The idea is that a suitable rotation of the form $$\begin{bmatrix}x \\ y \end{bmatrix} = \begin{bmatrix}\cos \theta & \sin \theta \\ -\sin \theta & \cos \theta\end{bmatrix}\begin{bmatrix}x' \\ y' \end{bmatrix}$$ will eliminate the $xy$ term. Substituting and solving for the condition $x'y' = 0$ gives $\tan 2\theta = \frac{B}{C-A}$. Therefore, evaluating the relationship for a specific set of coefficients gives you the desired angle $\theta$, from which you can calculate the transformation required.
• Would $\theta$ be $pi/6$ or $pi/3$? I've tried both with no luck.

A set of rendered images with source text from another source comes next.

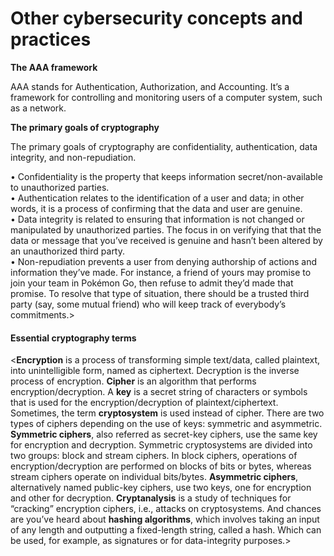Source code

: # Other cybersecurity concepts and practices

**The AAA framework**&#x20;

AAA stands for Authentication, Authorization, and Accounting. It’s a framework for controlling and monitoring users of a computer system, such as a network.

**The primary goals of cryptography**

The primary goals of cryptography are confidentiality, authentication, data integrity, and non-repudiation.

• Confidentiality is the property that keeps information secret/non-available to unauthorized parties. \
• Authentication relates to the identification of a user and data; in other words, it is a process of confirming that the data and user are genuine. \
• Data integrity is related to ensuring that information is not changed or manipulated by unauthorized parties. The focus in on verifying that that the data or message that you’ve received is genuine and hasn’t been altered by an unauthorized third party.\
• Non-repudiation prevents a user from denying authorship of actions and information they’ve made. For instance, a friend of yours may promise to join your team in Pokémon Go, then refuse to admit they’d made that promise. To resolve that type of situation, there should be a trusted third party (say, some mutual friend) who will keep track of everybody’s commitments.>

#### Essential cryptography terms&#x20;

<**Encryption** is a process of transforming simple text/data, called plaintext, into unintelligible form, named as ciphertext. Decryption is the inverse process of encryption. **Cipher** is an algorithm that performs encryption/decryption. A **key** is a secret string of characters or symbols that is used for the encryption/decryption of plaintext/ciphertext. Sometimes, the term **cryptosystem** is used instead of cipher. There are two types of ciphers depending on the use of keys: symmetric and asymmetric.\
**Symmetric ciphers**, also referred as secret-key ciphers, use the same key for encryption and decryption. Symmetric cryptosystems are divided into two groups: block and stream ciphers. In block ciphers, operations of encryption/decryption are performed on blocks of bits or bytes, whereas stream ciphers operate on individual bits/bytes. **Asymmetric ciphers**, alternatively named public-key ciphers, use two keys, one for encryption and other for decryption. **Cryptanalysis** is a study of techniques for “cracking” encryption ciphers, i.e., attacks on cryptosystems. And chances are you’ve heard about **hashing algorithms**, which involves taking an input of any length and outputting a fixed-length string, called a hash. Which can be used, for example, as signatures or for data-integrity purposes.>
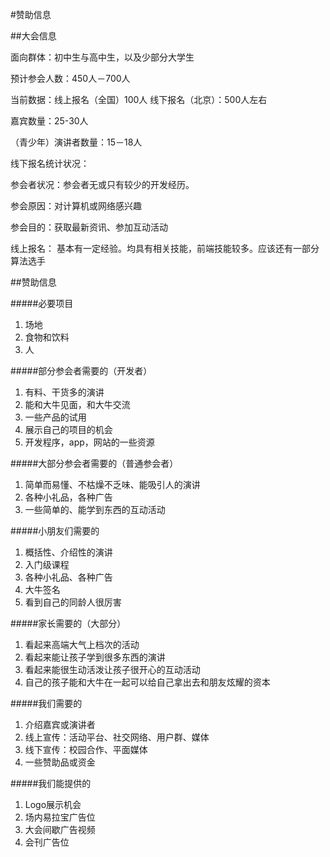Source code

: #赞助信息

##大会信息

面向群体：初中生与高中生，以及少部分大学生

预计参会人数：450人－700人

当前数据：线上报名（全国）100人 线下报名（北京）：500人左右

嘉宾数量：25-30人

（青少年）演讲者数量：15－18人


线下报名统计状况：

参会者状况：参会者无或只有较少的开发经历。

参会原因：对计算机或网络感兴趣

参会目的：获取最新资讯、参加互动活动

线上报名：
基本有一定经验。均具有相关技能，前端技能较多。应该还有一部分算法选手

##赞助信息

#####必要项目
1. 场地
2. 食物和饮料
3. 人

#####部分参会者需要的（开发者）
1. 有料、干货多的演讲
2. 能和大牛见面，和大牛交流
3. 一些产品的试用
4. 展示自己的项目的机会
5. 开发程序，app，网站的一些资源

#####大部分参会者需要的（普通参会者）
1. 简单而易懂、不枯燥不乏味、能吸引人的演讲
2. 各种小礼品，各种广告
3. 一些简单的、能学到东西的互动活动

#####小朋友们需要的
1. 概括性、介绍性的演讲
2. 入门级课程
3. 各种小礼品、各种广告
4. 大牛签名
5. 看到自己的同龄人很厉害

#####家长需要的（大部分）
1. 看起来高端大气上档次的活动
2. 看起来能让孩子学到很多东西的演讲
3. 看起来能很生动活泼让孩子很开心的互动活动
4. 自己的孩子能和大牛在一起可以给自己拿出去和朋友炫耀的资本

#####我们需要的
1. 介绍嘉宾或演讲者
2. 线上宣传：活动平台、社交网络、用户群、媒体
3. 线下宣传：校园合作、平面媒体
4. 一些赞助品或资金

#####我们能提供的
1. Logo展示机会
2. 场内易拉宝广告位
3. 大会间歇广告视频
4. 会刊广告位
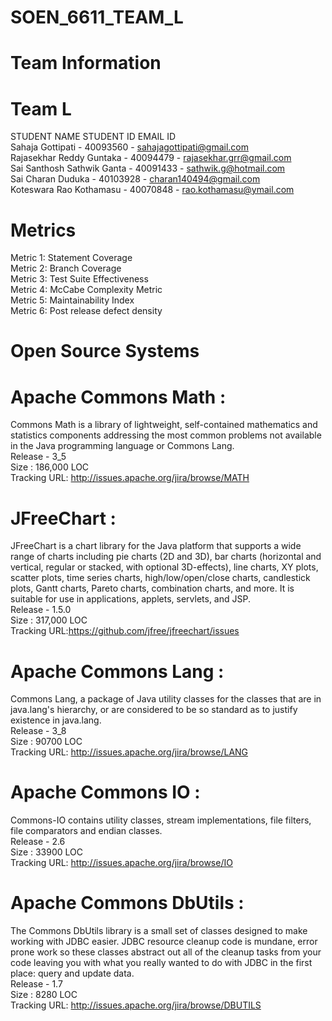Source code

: # SOEN_6611_TEAM_L
                                                                                                            
# Team Information<br>
# Team L <br>

STUDENT NAME                 STUDENT ID         EMAIL ID<br>
Sahaja Gottipati            - 40093560        - sahajagottipati@gmail.com<br>
Rajasekhar Reddy Guntaka    - 40094479        - rajasekhar.grr@gmail.com<br>
Sai Santhosh Sathwik Ganta  - 40091433        - sathwik.g@hotmail.com<br>
Sai Charan Duduka           - 40103928        - charan140494@gmail.com<br>
Koteswara Rao Kothamasu     - 40070848        -  rao.kothamasu@ymail.com<br>


# Metrics<br>
Metric 1: Statement Coverage <br>
Metric 2: Branch Coverage<br>
Metric 3: Test Suite Effectiveness <br>
Metric 4: McCabe Complexity Metric<br>
Metric 5: Maintainability Index<br>
Metric 6: Post release defect density<br>

# Open Source Systems<br>


# Apache Commons Math : <br>
Commons Math is a library of lightweight, self-contained mathematics and statistics components addressing the most common problems not available in the Java programming language or Commons Lang.<br>
Release - 3_5<br>
Size : 186,000 LOC<br>
Tracking URL: http://issues.apache.org/jira/browse/MATH<br>

# JFreeChart :<br>
JFreeChart is a chart library for the Java platform that supports a wide range of charts including pie charts (2D and 3D), bar charts (horizontal and vertical, regular or stacked, with optional 3D-effects), line charts, XY plots, scatter plots, time series charts, high/low/open/close charts, candlestick plots, Gantt charts, Pareto charts, combination charts, and more. It is suitable for use in applications, applets, servlets, and JSP.<br>
Release - 1.5.0<br>
Size : 317,000 LOC <br>
Tracking URL:https://github.com/jfree/jfreechart/issues<br>

# Apache Commons Lang :<br>
Commons Lang, a package of Java utility classes for the classes that are in java.lang's hierarchy, or are considered to be so standard as to justify existence in java.lang.<br>
Release - 3_8<br>
Size : 90700 LOC<br>
Tracking URL: http://issues.apache.org/jira/browse/LANG<br>

# Apache Commons IO :<br>
Commons-IO contains utility classes, stream implementations, file filters, file comparators and endian classes.<br>
Release - 2.6<br>
Size : 33900 LOC<br>
Tracking URL:  http://issues.apache.org/jira/browse/IO<br>

# Apache Commons DbUtils :<br>
The Commons DbUtils library is a small set of classes designed to make working with JDBC easier. JDBC resource cleanup code is mundane, error prone work so these classes abstract out all of the cleanup tasks from your code leaving you with what you really wanted to do with JDBC in the first place: query and update data.<br>
Release - 1.7<br>
Size : 8280 LOC<br>
Tracking URL:  http://issues.apache.org/jira/browse/DBUTILS<br>

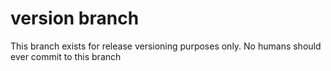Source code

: # version branch

This branch exists for release versioning purposes only. No humans should ever commit to this branch

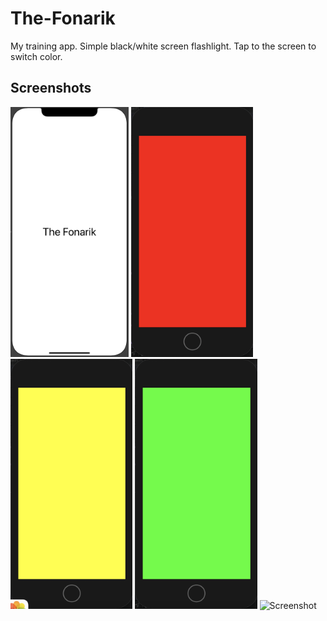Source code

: # The-Fonarik
My training app. Simple black/white screen flashlight.
Tap to the screen to switch color.
## Screenshots
<img src="Screenshots/launchScreen.png" height="400" alt="Screenshot"/> <img src="/Screenshots/redLight.png" height="400" alt="Screenshot"/> <img src="/Screenshots/yellowLight.png" height="400" alt="Screenshot"/> <img src="/Screenshots/greenLight.png" height="400" alt="Screenshot"/> <img src="S/Screenshots/light.png" height="400" alt="Screenshot"/> </img>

May 16, 2014 at 3:35
• You would get $\theta = \pi/6$, from which the desired transformation is $$x = \tfrac{1}{2}(\sqrt{3}x'+y'), \quad y = \tfrac{1}{2}(\sqrt{3}y' - x').$$ Substituting this directly into the equation gives $$\tfrac{3}{2}x^2 + \tfrac{15}{2}y^2 - 11 = 0.$$ Notice that the other choice of angle, $\theta = -\pi/3$, would give $$\tfrac{15}{2}x^2 + \tfrac{3}{2}y^2 - 11 = 0,$$ which is also admissible--it simply depends on if you want the longer axis to be parallel to the $x$-axis or $y$-axis. May 16, 2014 at 3:53
• Thanks for explaining that. The final answer I got was $(3/22)x^2 + (15/22)y^2 = 1$. This didn't seem correct since there were numbers on the top of the fraction. Am I done, or do I need to go further? May 16, 2014 at 3:58
• I don't know what else you want to do with this result. If all you want is to rotate the ellipse to eliminate the $xy$ term, then you're done. May 16, 2014 at 4:02
Use the formulæ for rotating through an angle $\theta$, where $\tan{2\theta}={{3\sqrt 3}\over{3-6}}$.